The serious spiritual transformation of Ringling is shallow, rushed and predictable. By the very end, it feels phony. Diner conversations about the meaning of life are limpid and meatless: "What matters is how you treat people." "Live a good life. Help people. Meditate. Don't Hurt." And seven days later, a miracle: Otto is transformed.

The comedic aspect falls short, too. Two oddballs, picture Zippy the pinhead and Walter Matthau, leave the planet for seven days to travel in the mash potatoes and gravy of the mid-west. There are some lame scenes where the crimson robed monk is embarrassingly out-of-place (swimming in a Speedo at a Minnesota lake, mini-golfing in Wisconsin) and where Otto struggles in his spiritual awakening (tearing muscles in a yoga class). Amusing possibilities, but Merullo's humor is flat. Bill Bryson's "A Walk in the Woods" interplay with his friend Katz come to mind as far funnier.
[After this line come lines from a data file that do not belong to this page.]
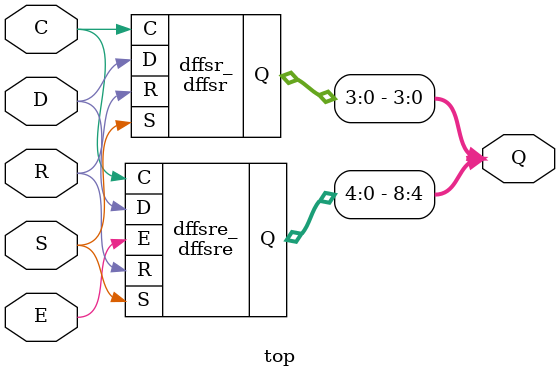
<source format=v>
module dffsr(input C, R, S, D, output [3:0] Q);
\$_DFFSR_PPP_ ff0 (.C(C), .R(R), .S(S), .D(D), .Q(Q[0]));
\$_DFFSR_PPN_ ff1 (.C(C), .R(R), .S(S), .D(D), .Q(Q[1]));
\$_DFFSR_PNP_ ff2 (.C(C), .R(R), .S(S), .D(D), .Q(Q[2]));
\$_DFFSR_NPP_ ff3 (.C(C), .R(R), .S(S), .D(D), .Q(Q[3]));
endmodule

module dffsre(input C, R, S, E, D, output [4:0] Q);
\$_DFFSRE_PPPP_ ff0 (.C(C), .R(R), .S(S), .E(E), .D(D), .Q(Q[0]));
\$_DFFSRE_PPPN_ ff1 (.C(C), .R(R), .S(S), .E(E), .D(D), .Q(Q[1]));
\$_DFFSRE_PPNP_ ff2 (.C(C), .R(R), .S(S), .E(E), .D(D), .Q(Q[2]));
\$_DFFSRE_PNPP_ ff3 (.C(C), .R(R), .S(S), .E(E), .D(D), .Q(Q[3]));
\$_DFFSRE_NPPP_ ff4 (.C(C), .R(R), .S(S), .E(E), .D(D), .Q(Q[4]));
endmodule

module top(input C, E, R, S, D, output [8:0] Q);
dffsr dffsr_(.C(C), .R(R), .S(S), .D(D), .Q(Q[3:0]));
dffsre dffsre_(.C(C), .R(R), .S(S), .E(E), .D(D), .Q(Q[8:4]));
endmodule

</source>
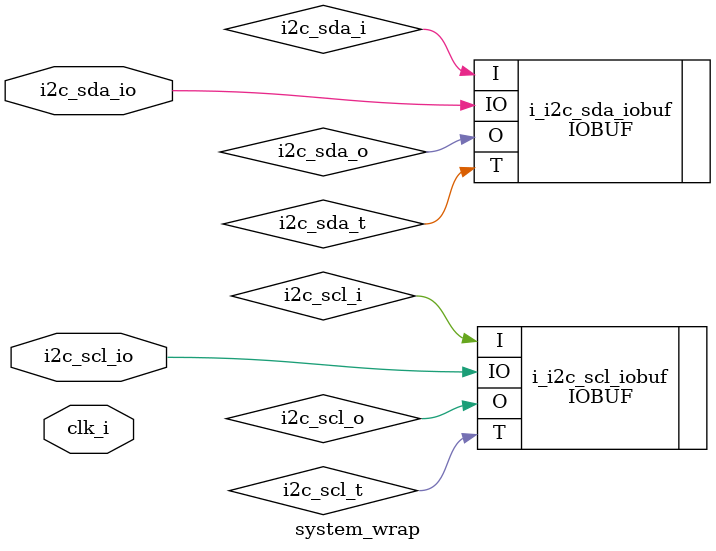
<source format=sv>
`include "global.svh"

module system_wrap (
   input clk_i,
   inout i2c_scl_io,
   inout i2c_sda_io
);

   logic i2c_scl_i, i2c_scl_o, i2c_scl_t;
   logic i2c_sda_i, i2c_sda_o, i2c_sda_t;
   IOBUF i_i2c_scl_iobuf (
      .IO (i2c_scl_io),
      .I  (i2c_scl_i),
      .O  (i2c_scl_o),
      .T  (i2c_scl_t)
   );
   IOBUF i_i2c_sda_iobuf (
      .IO (i2c_sda_io),
      .I  (i2c_sda_i),
      .O  (i2c_sda_o),
      .T  (i2c_sda_t)
   );

endmodule

</source>
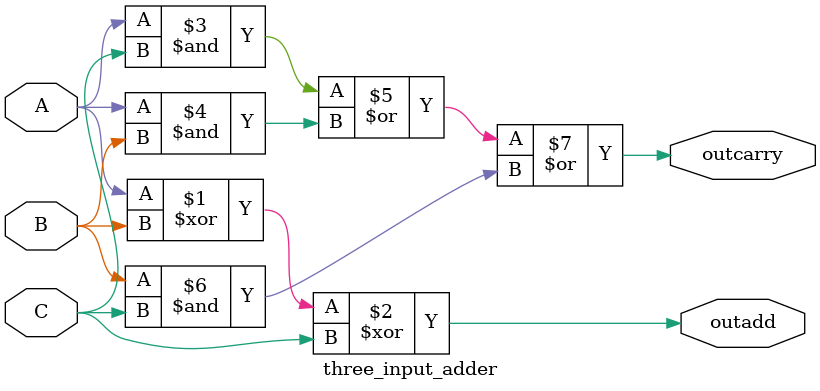
<source format=v>
`timescale 1ns / 1ps
module three_input_adder(
    input A,
    input B,
    input C,
 	 output outadd,
	 output outcarry
    );
	 

	assign outadd = (A ^ B) ^ C;
	assign outcarry = (A&C) | (A&B) | (B&C);

endmodule

</source>
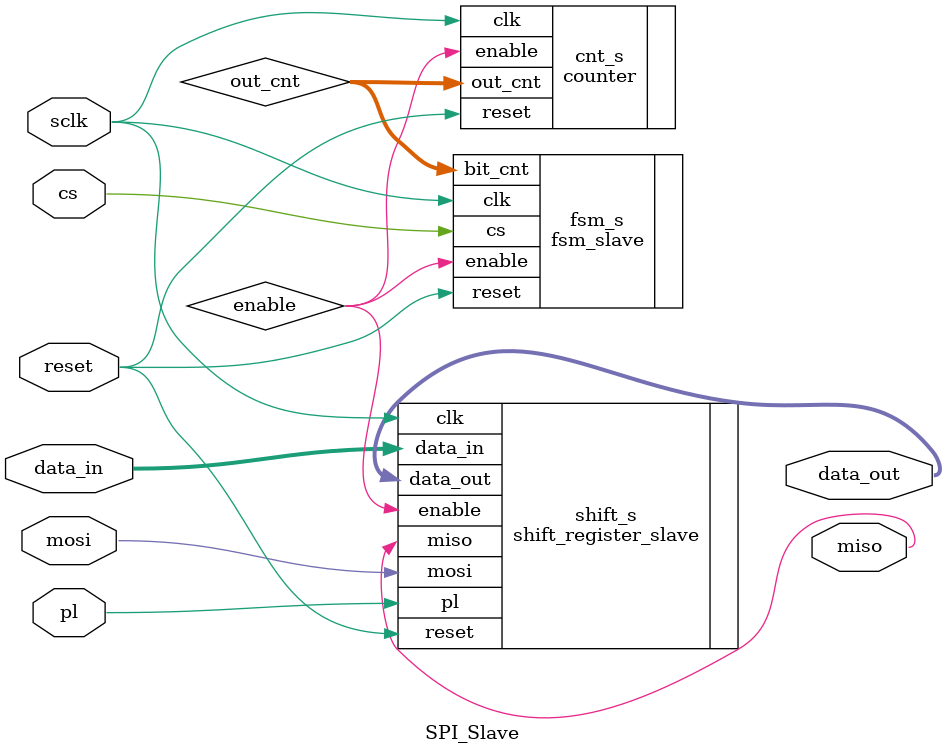
<source format=v>
module SPI_Slave(
      input sclk,                 // clock signal(it is generated by the master)
      input mosi,                 // input data from master
      output miso,                // output data sent to master
      input cs,                   // signal from master that starts data transmission
    
      input reset,                // reset
      input pl,                   // paralel load
      
      input [7:0] data_in,         // used to add initial values on shift register
      output [7:0] data_out        // used for debug
    );
    
    wire [3:0] out_cnt; //output from counter
    wire enable;
    
    counter cnt_s(
        .clk(sclk),                    //input
        .reset(reset),                 //input
        .enable(enable),               //input
        .out_cnt(out_cnt)              //output
   );
    
    shift_register_slave shift_s(
        .clk(sclk),                     //input
        .reset(reset),                  //input
        .enable(enable),                //input
        .mosi(mosi),                    //input
        .pl(pl),                        //input
        .data_in(data_in),              //input
        .miso(miso),                    //output
        .data_out(data_out)             //output
    );
    
    
     fsm_slave fsm_s(
        .clk(sclk),                     //input
        .reset(reset),                  //input
        .cs(cs),                        //input
        .bit_cnt(out_cnt),              //input
        .enable(enable)                 //output
    );
   
endmodule
</source>
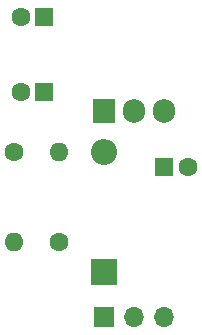
<source format=gbr>
G04 #@! TF.GenerationSoftware,KiCad,Pcbnew,(6.0.4)*
G04 #@! TF.CreationDate,2023-08-28T23:05:39+07:00*
G04 #@! TF.ProjectId,07-LM317-RippleRejection,30372d4c-4d33-4313-972d-526970706c65,rev?*
G04 #@! TF.SameCoordinates,Original*
G04 #@! TF.FileFunction,Copper,L1,Top*
G04 #@! TF.FilePolarity,Positive*
%FSLAX46Y46*%
G04 Gerber Fmt 4.6, Leading zero omitted, Abs format (unit mm)*
G04 Created by KiCad (PCBNEW (6.0.4)) date 2023-08-28 23:05:39*
%MOMM*%
%LPD*%
G01*
G04 APERTURE LIST*
G04 #@! TA.AperFunction,ComponentPad*
%ADD10R,1.700000X1.700000*%
G04 #@! TD*
G04 #@! TA.AperFunction,ComponentPad*
%ADD11O,1.700000X1.700000*%
G04 #@! TD*
G04 #@! TA.AperFunction,ComponentPad*
%ADD12R,1.905000X2.000000*%
G04 #@! TD*
G04 #@! TA.AperFunction,ComponentPad*
%ADD13O,1.905000X2.000000*%
G04 #@! TD*
G04 #@! TA.AperFunction,ComponentPad*
%ADD14C,1.600000*%
G04 #@! TD*
G04 #@! TA.AperFunction,ComponentPad*
%ADD15O,1.600000X1.600000*%
G04 #@! TD*
G04 #@! TA.AperFunction,ComponentPad*
%ADD16R,2.200000X2.200000*%
G04 #@! TD*
G04 #@! TA.AperFunction,ComponentPad*
%ADD17O,2.200000X2.200000*%
G04 #@! TD*
G04 #@! TA.AperFunction,ComponentPad*
%ADD18R,1.600000X1.600000*%
G04 #@! TD*
G04 APERTURE END LIST*
D10*
G04 #@! TO.P,J1,1,Pin_1*
G04 #@! TO.N,GND*
X190500000Y-100330000D03*
D11*
G04 #@! TO.P,J1,2,Pin_2*
G04 #@! TO.N,VOUT*
X193040000Y-100330000D03*
G04 #@! TO.P,J1,3,Pin_3*
G04 #@! TO.N,VIN*
X195580000Y-100330000D03*
G04 #@! TD*
D12*
G04 #@! TO.P,U1,1,ADJ*
G04 #@! TO.N,/ADJ*
X190500000Y-82890000D03*
D13*
G04 #@! TO.P,U1,2,VO*
G04 #@! TO.N,VOUT*
X193040000Y-82890000D03*
G04 #@! TO.P,U1,3,VI*
G04 #@! TO.N,VIN*
X195580000Y-82890000D03*
G04 #@! TD*
D14*
G04 #@! TO.P,R2,1*
G04 #@! TO.N,/ADJ*
X182880000Y-86360000D03*
D15*
G04 #@! TO.P,R2,2*
G04 #@! TO.N,GND*
X182880000Y-93980000D03*
G04 #@! TD*
D14*
G04 #@! TO.P,R1,1*
G04 #@! TO.N,VOUT*
X186690000Y-93980000D03*
D15*
G04 #@! TO.P,R1,2*
G04 #@! TO.N,/ADJ*
X186690000Y-86360000D03*
G04 #@! TD*
D16*
G04 #@! TO.P,D1,1,K*
G04 #@! TO.N,VOUT*
X190500000Y-96520000D03*
D17*
G04 #@! TO.P,D1,2,A*
G04 #@! TO.N,/ADJ*
X190500000Y-86360000D03*
G04 #@! TD*
D18*
G04 #@! TO.P,C3,1*
G04 #@! TO.N,VOUT*
X185420000Y-74930000D03*
D14*
G04 #@! TO.P,C3,2*
G04 #@! TO.N,GND*
X183420000Y-74930000D03*
G04 #@! TD*
D18*
G04 #@! TO.P,C2,1*
G04 #@! TO.N,/ADJ*
X185420000Y-81280000D03*
D14*
G04 #@! TO.P,C2,2*
G04 #@! TO.N,GND*
X183420000Y-81280000D03*
G04 #@! TD*
D18*
G04 #@! TO.P,C1,1*
G04 #@! TO.N,VIN*
X195580000Y-87630000D03*
D14*
G04 #@! TO.P,C1,2*
G04 #@! TO.N,GND*
X197580000Y-87630000D03*
G04 #@! TD*
M02*

</source>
In spots, Merullo is very ordinary and humdrum. An entire paragraph devoted to the motel décor in South Bend that depicts Notre Dame football? The observation that football, not Catholicism, is the religion at Notre Dame? C'mon. Cliché. Detailed descriptions of mid-west German restaurants down to the pictures of lederhosen on the walls? Yawn.

Merullo isn't too bad at describing meals. By the time, our boys hit dinner, like ever-famished Otto, we are ready to dive into the New York strip steak and roasted shallots.